Internet Law: In July of 2008, the Third Circuit Court of Appeals ruled that the Child Online Protection Act, 47 U.S.C. Section 231 (“COPA”) was unconstitutional. This was a crucial ruling that affects all websites that display adult content. Under COPA, such websites need to verify that the person accessing the content is not under seventeen years old. This is often done by requiring the user to submit credit card or other similar identifying information before he can access the site. The Court found that while it was laudable for Congress to pursue this goal of protecting children, the procedures set forth in COPA did so by constitutionally overbroad means that ironically, were largely ineffective.

In American Civil Liberties Union v. Mukasey, United States Court of Appeals for the Third Circuit, July 22, 2008 (No. 07-2539), the Court determined that since COPA involved a restriction of free speech, the First Amendment to the United States Constitution required that the Court use strict scrutiny in determining whether the restrictions imposed were constitutional. Because it was a content-based restriction on free speech, it was presumptively invalid and the Government had the burden of proof to show that it was constitutional.

While the Court determined that there was a compelling governmental interest in protecting minors from viewing adult content, the Court held that the statute was not narrowly tailored to achieve those ends. Some of the examples of the failure to narrowly tailor were:

(a) The statute concerns material “taken as a whole” that is prurient. That wording was too expansive.

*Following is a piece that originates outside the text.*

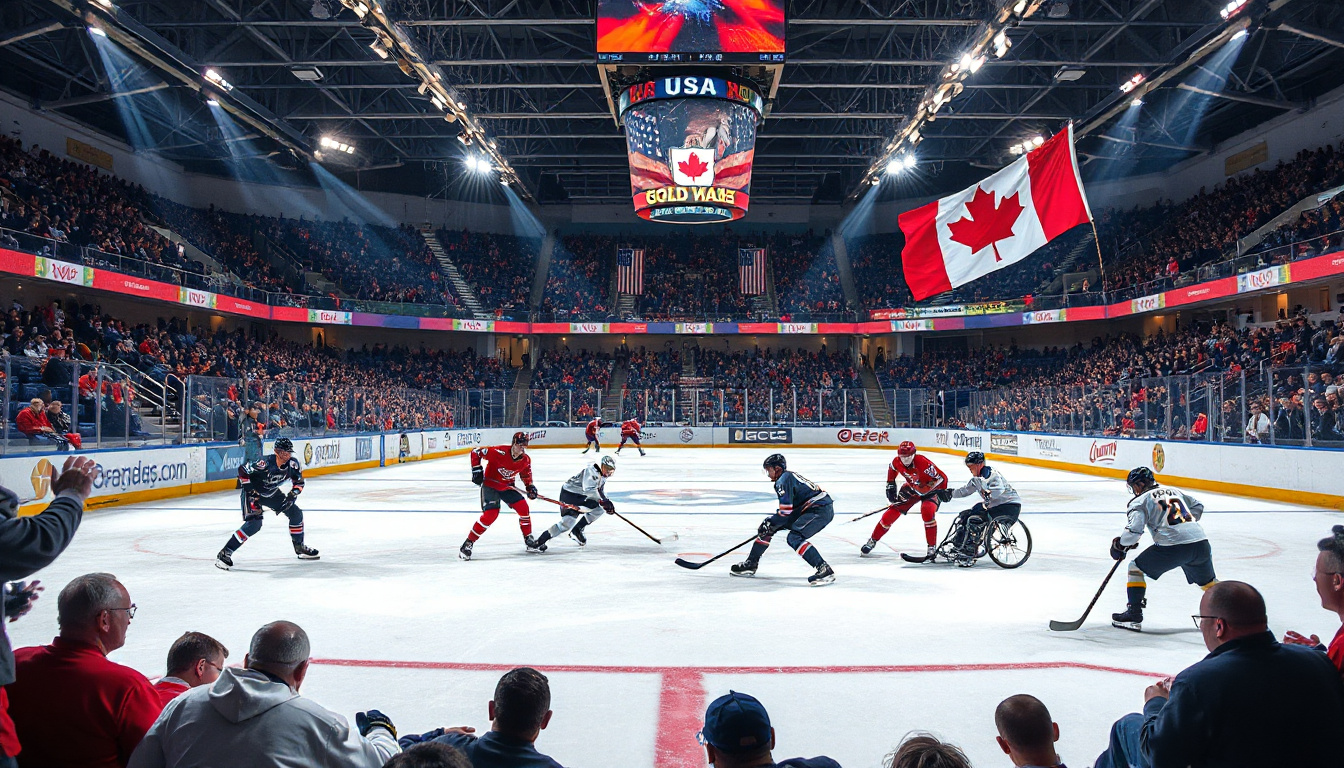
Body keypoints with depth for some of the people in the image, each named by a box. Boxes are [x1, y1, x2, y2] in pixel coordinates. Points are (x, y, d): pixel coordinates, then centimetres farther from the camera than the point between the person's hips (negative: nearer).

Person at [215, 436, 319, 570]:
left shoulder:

(b) It applies to all individuals under seventeen, but that necessarily involved those that would not normally be accessing such websites, such as newborn babies.

(c) The definition of “web publisher” is so broad that it applies to those who post content for free where those who post prurient content is an exceedingly small part of their overall postings.

(d) The concern that the requirement that persons accessing sites with adult content provide credit card and other identifying information will discourage persons over seventeen years of age from engaging in legal activities protected by the First Amendment.

One of the notable aspects of the Court’s reasoning was that COPA was not only overbroad, but also ineffective. For example, the Court noted that the fact that COPA does not reach websites situated outside the United States means that simply moving the website’s servers to a foreign location can render the protections of the law ineffective. Moreover, the Court noted that there is a more effective alternative to requiring credit card and similar identification methods. Namely, the Court found that adults can implement adult site blocking software on their children’s computers. The Court suggested that this would be a constitutional, narrowly tailored solution to the problem of minors viewing adult content. It would likely solve the problem for all concerned.

One might ask why Congress did not just rely on such content blocking software in lieu of passing COPA in the first place. The answer appears to lie in the fact that when COPA was passed a number of years ago, content blocking software was not as effective as it is now. Technology has advanced to such a degree that it is now is a reasonably reliable alternative to COPA’s restrictions.

It is possible that this issue ultimately will be taken up by the United States Supreme Court. However, until it is, COPA is unconstitutional in the Third Circuit (New Jersey, Pennsylvania, Delaware and the Virgin Islands).